And then it rained. (ADREES LATIF/REUTERS)

A rain dance. Actually.

Somehow this is not the strategy I had in mind.

I don’t know what I was expecting, exactly. Seed the clouds with silver? Get a big hose? Come down with a megaphone and give encouraging pep talks to drooping fields of soybeans? (Never appoint me agriculture secretary.)

Possibly I had the idea that there was a lever somewhere you could pull to fix these things. I share this idea with most people who watch the polls. (“Why doesn’t the president just push the jobs button?” we ask ourselves, pacing. “Doesn’t he care about the American people?”)

Still, I was hoping for something better than, I don’t know, a rain dance. Next we’ll hear that Education Secretary Arne Duncan is responding to the crisis in our public schools by dressing up as a bear and standing ominously at bus stops. Next we’ll hear that Ben Bernanke’s response to the recession is to spin in a circle chanting nonsensically. (For all I know, it may be.)

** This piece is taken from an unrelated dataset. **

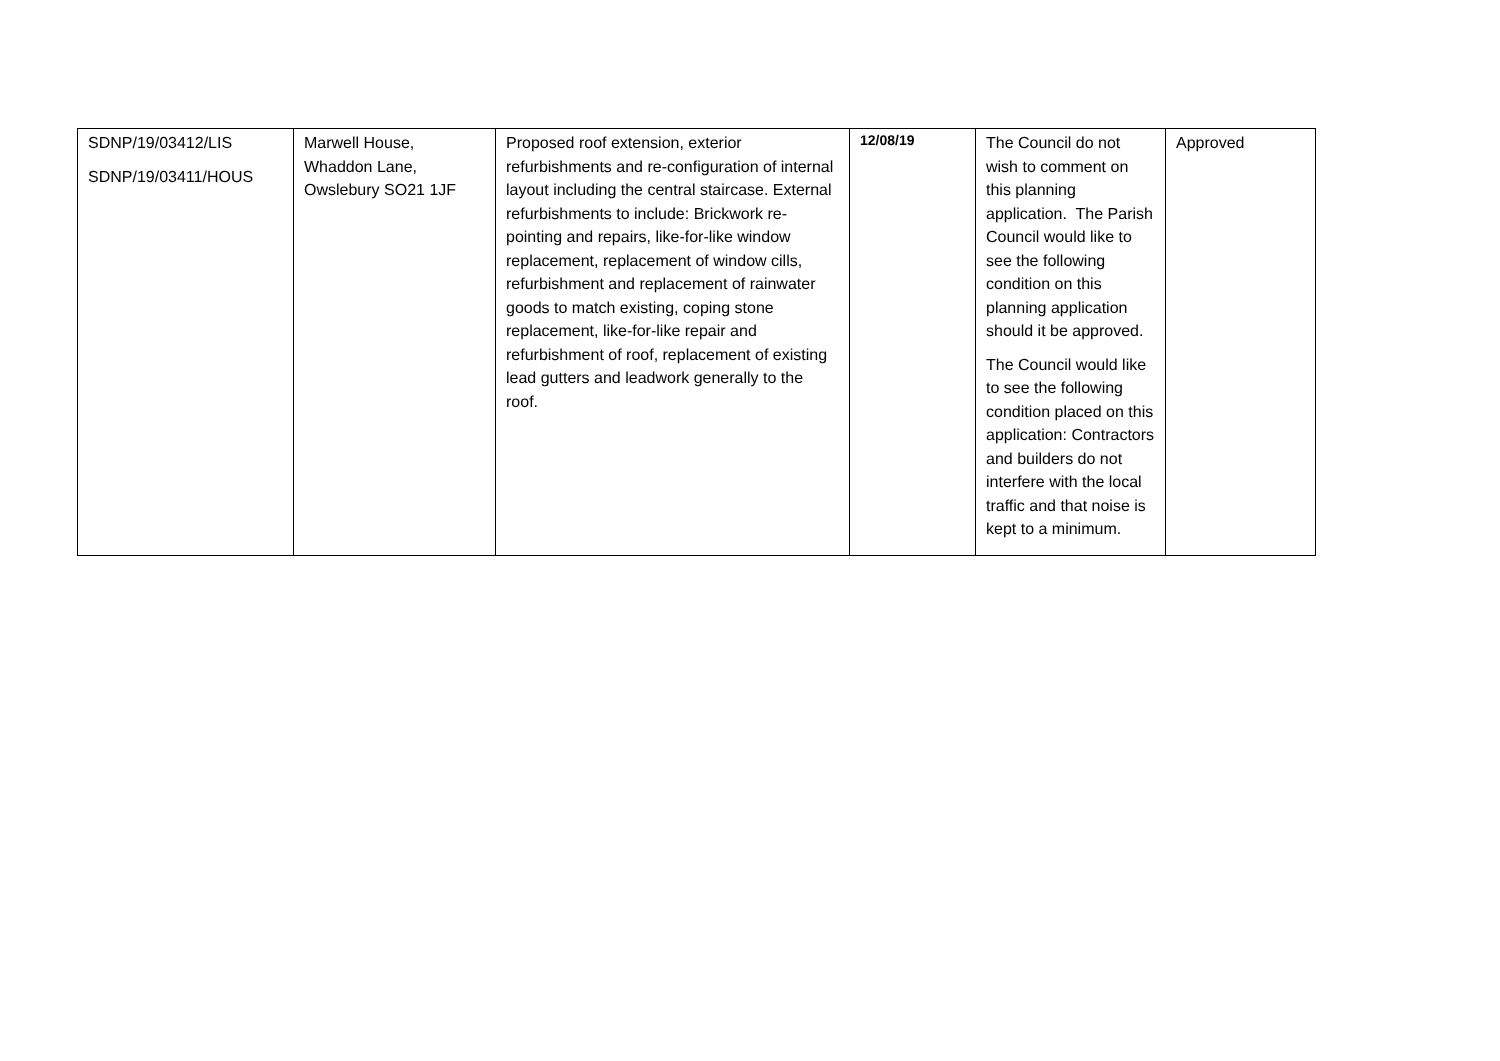| SDNP/19/03412/LIS SDNP/19/03411/HOUS | Marwell House, Whaddon Lane, Owslebury SO21 1JF | Proposed roof extension, exterior refurbishments and re-configuration of internal layout including the central staircase. External refurbishments to include: Brickwork re-pointing and repairs, like-for-like window replacement, replacement of window cills, refurbishment and replacement of rainwater goods to match existing, coping stone replacement, like-for-like repair and refurbishment of roof, replacement of existing lead gutters and leadwork generally to the roof. | 12/08/19 | The Council do not wish to comment on this planning application. The Parish Council would like to see the following condition on this planning application should it be approved. The Council would like to see the following condition placed on this application: Contractors and builders do not interfere with the local traffic and that noise is kept to a minimum. | Approved |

At least make it sound like you have some idea what you’re doing. Saying that you’re praying and doing a rain dance tells people that you have no idea how to fix the problem and are hoping for some sort of miracle. Saying that you’re forming a commission to look into drought reduction says exactly the same thing, but everyone nods and you don’t tick off the secularists.

Still, this is not exactly what I was hoping my dollars would go to. Rain dancing? Praying? I want my money spent on the logical, useful, needful things government typically does, like studying the sex habits of rats, renovating obscure pizzerias and building bridges to nowhere. At least bridges look nice. Back in the Middle Ages, your actual government plan for dealing with Bad Things was to commission large groups of people with bad hairstyles to pray about them. Now, we force the same people to hold public hearings. At least at hearings, few people turn up in robes.

Then again, Wednesday night did bring massive rainstorms to the D.C. area. So what do I know?